Flowers In Poetry Flowers are nature’s way of showcasing its beauty. The colors, smells, varieties and overall appeal of flowers are enough to inspire poets, authors and writers to capture their essence in words. But although they try to capture a flower’s beauty in prose, nothing even compares to the real thing! But still, some of history’s best poetry and words came about because of looking at a flower. Flowers are powerful things. They have the power to intoxicate our words, making its description in a poem make our mind conjure beautiful images that invigorates our senses and souls. A poet’s description of a flower’s beauty can whisk us away to an endless flower field or soaking up the sun’s rays in a beautiful garden. Flowers are symbols used to describe a writer’s one true love and also the beauty of life. Even the word for a book of poems, or “anthology,” comes from the Greek word for flower. There are so many poems that have been written about flowers, it’s hard to narrow down the very best ones; that really up to each individualized person. One of the most iconic poems related to flowers is something everyone knows by hard: “Roses are red, violets are blue.” Floral poetry is one of the biggest genres in the history of the written word and comes in all forms. From the Ancient Greeks to Shakespeare and so many in between, poets have used the beauty and uniqueness of flowers as sources of inspiration for their own pieces. These poets use the symbolisms and meanings of flowers to help get their point across, which is often tied to love and beauty. Here are some of the top poems about flowers: Roses – George Eliot “You love the roses – so do I. I wish the sky would rain down roses, as they rain From off the shaken bush. Why will it not? Then all the valley would pink and white And soft to tread on. They would fall as light As feathers, smelling sweet; and it would be Like sleeping and like walking, all at once!” THE ROSE  - Christina Rossetti The lily has a smooth stalk,
Will never hurt your hand;
But the rose upon her brier
Is lady of the land. There’s sweetness in an apple tree,
And profit in the corn;
But lady of all beauty
Is a rose upon a thorn. When with moss and honey
She tips her bending brier,
And half unfolds her glowing heart,
She sets the world on fire.
 Flowers by the Sea -William Carlos William “When over the flowery, sharp pasture’s
edge, unseen, the salt ocean
lifts its form—chicory and daisies
tied, released, seem hardly flowers alone
but color and the movement—or the shape
perhaps—of restlessness, whereas
the sea is circled and sways
peacefully upon its plantlike stem
 The Flower – Alfred Lord Tennyson Once in a golden hour
I cast to earth a seed.
Up there came a flower,
The people said, a weed.

To and fro they went
Thro' my garden bower,
And muttering discontent
Cursed me and my flower.

Then it grew so tall
It wore a crown of light,
But thieves from o'er the wall
Stole the seed by night.

Sow'd it far and wide
By every town and tower,
Till all the people cried,
'Splendid is the flower! '

Read my little fable:
He that runs may read.
Most can raise the flowers now,
For all have got the seed.

And some are pretty enough,
And some are poor indeed; 
And now again the people
Call it but a weed.”  Flower Of Love – Oscar Wilde “Sweet, I blame you not, for mine the fault was, had I not been made of common 
clay
I had climbed the higher heights unclimbed yet, seen the fuller air, the 
larger day.

From the wildness of my wasted passion I had struck a better, clearer song,
Lit some lighter light of freer freedom, battled with some Hydra-headed wrong.
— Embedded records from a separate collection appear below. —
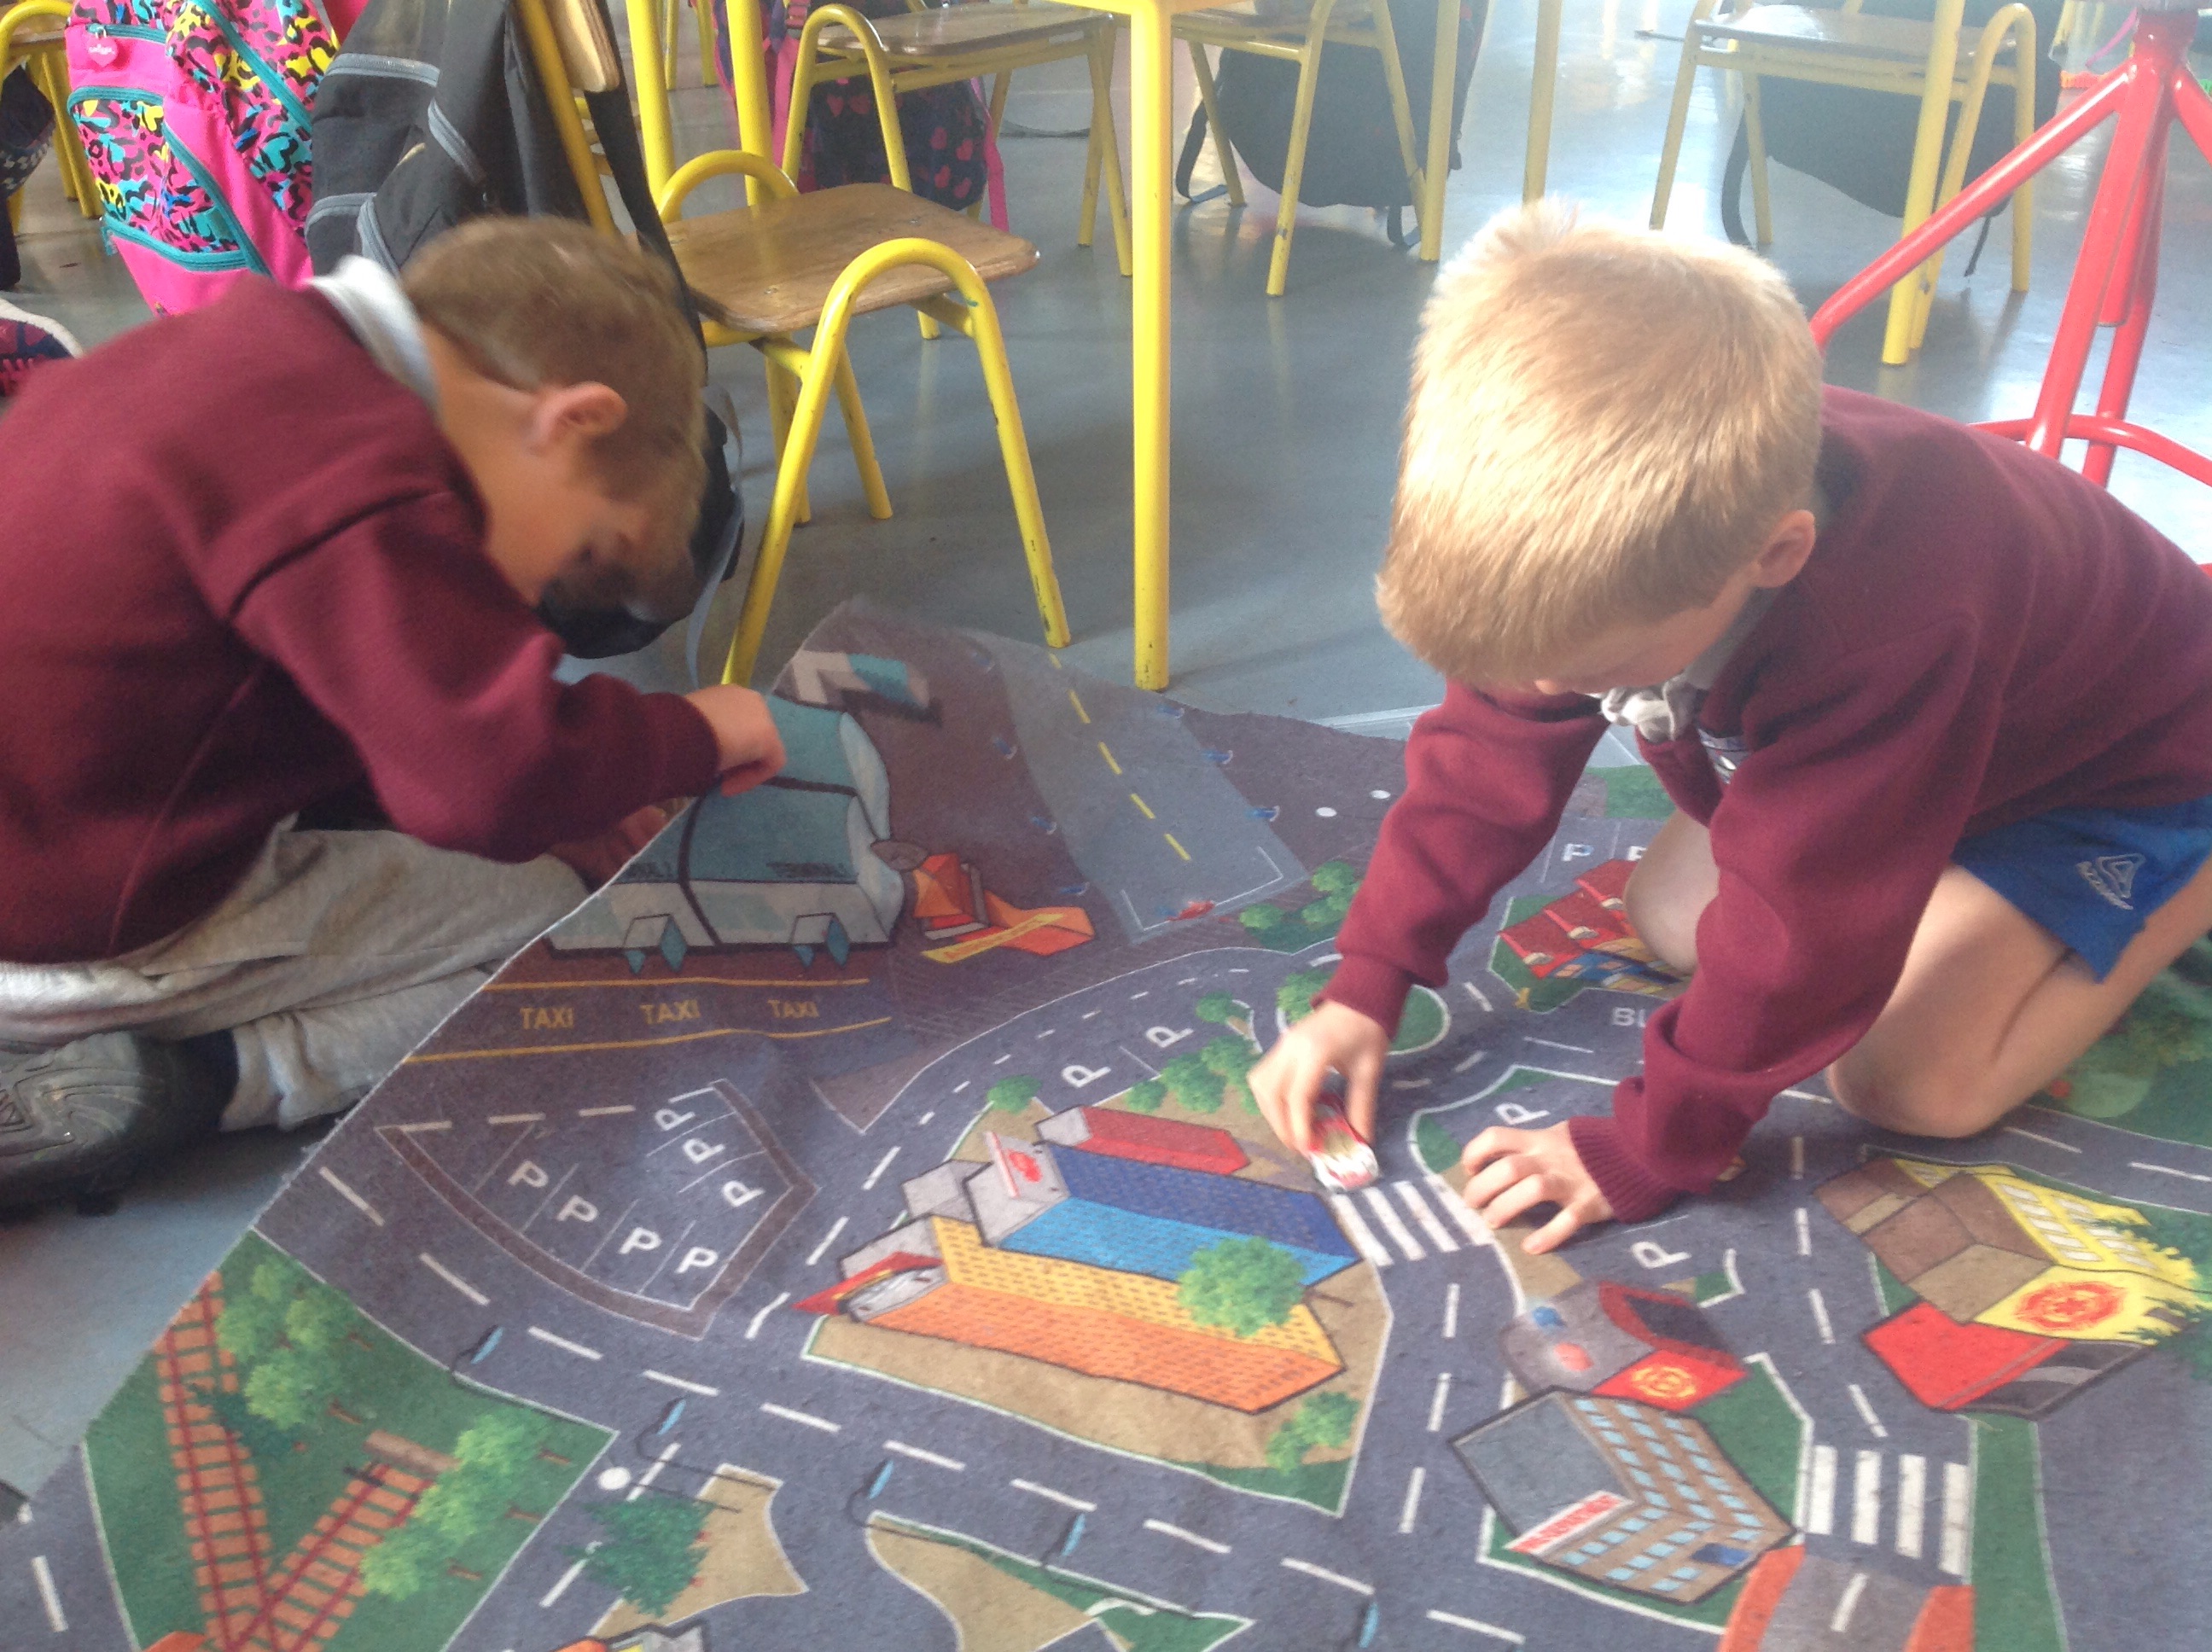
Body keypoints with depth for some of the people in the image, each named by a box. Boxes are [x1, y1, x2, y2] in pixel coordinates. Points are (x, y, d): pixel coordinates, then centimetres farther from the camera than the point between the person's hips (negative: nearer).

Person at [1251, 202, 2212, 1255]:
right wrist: (1365, 986, -18)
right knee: (1666, 918, 1)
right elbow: (1489, 752, -16)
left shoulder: (1885, 645, -48)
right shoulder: (1605, 533, -27)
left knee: (1912, 1083, -19)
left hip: (2121, 759, -7)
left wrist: (1643, 1153, -27)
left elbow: (1796, 937, -38)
Had my lips been smitten into music by the kisses that but made them bleed,
You had walked with Bice and the angels on that verdant and enamelled meed.

I had trod the road which Dante treading saw the suns of seven circles shine,
Ay! perchance had seen the heavens opening, as they opened to the Florentine.

And the mighty nations would have crowned me, who am crownless now and without 
name,
And some orient dawn had found me kneeling on the threshold of the House of 
Fame.

I had sat within that marble circle where the oldest bard is as the young,
And the pipe is ever dropping honey, and the lyre's strings are ever strung.

Keats had lifted up his hymeneal curls from out the poppy-seeded wine,
With ambrosial mouth had kissed my forehead, clasped the hand of noble love in 
mine.

And at springtide, when the apple-blossoms brush the burnished bosom of the 
dove,
Two young lovers lying in an orchard would have read the story of our love;

Would have read the legend of my passion, known the bitter secret of my heart,
Kissed as we have kissed, but never parted as we two are fated now to part.

For the crimson flower of our life is eaten by the cankerworm of truth,
And no hand can gather up the fallen withered petals of the rose of youth.

Yet I am not sorry that I loved you -ah! what else had I a boy to do? - 
For the hungry teeth of time devour, and the silent-footed years pursue.

Rudderless, we drift athwart a tempest, and when once the storm of youth is 
past,
Without lyre, without lute or chorus, Death the silent pilot comes at last.

And within the grave there is no pleasure, for the blindworm battens on the 
root,
And Desire shudders into ashes, and the tree of Passion bears no fruit.

Ah! what else had I to do but love you? God's own mother was less dear to me,
And less dear the Cytheraean rising like an argent lily from the sea.

I have made my choice, have lived my poems, and, though youth is gone in 
wasted days,
I have found the lover's crown of myrtle better than the poet's crown of bays.”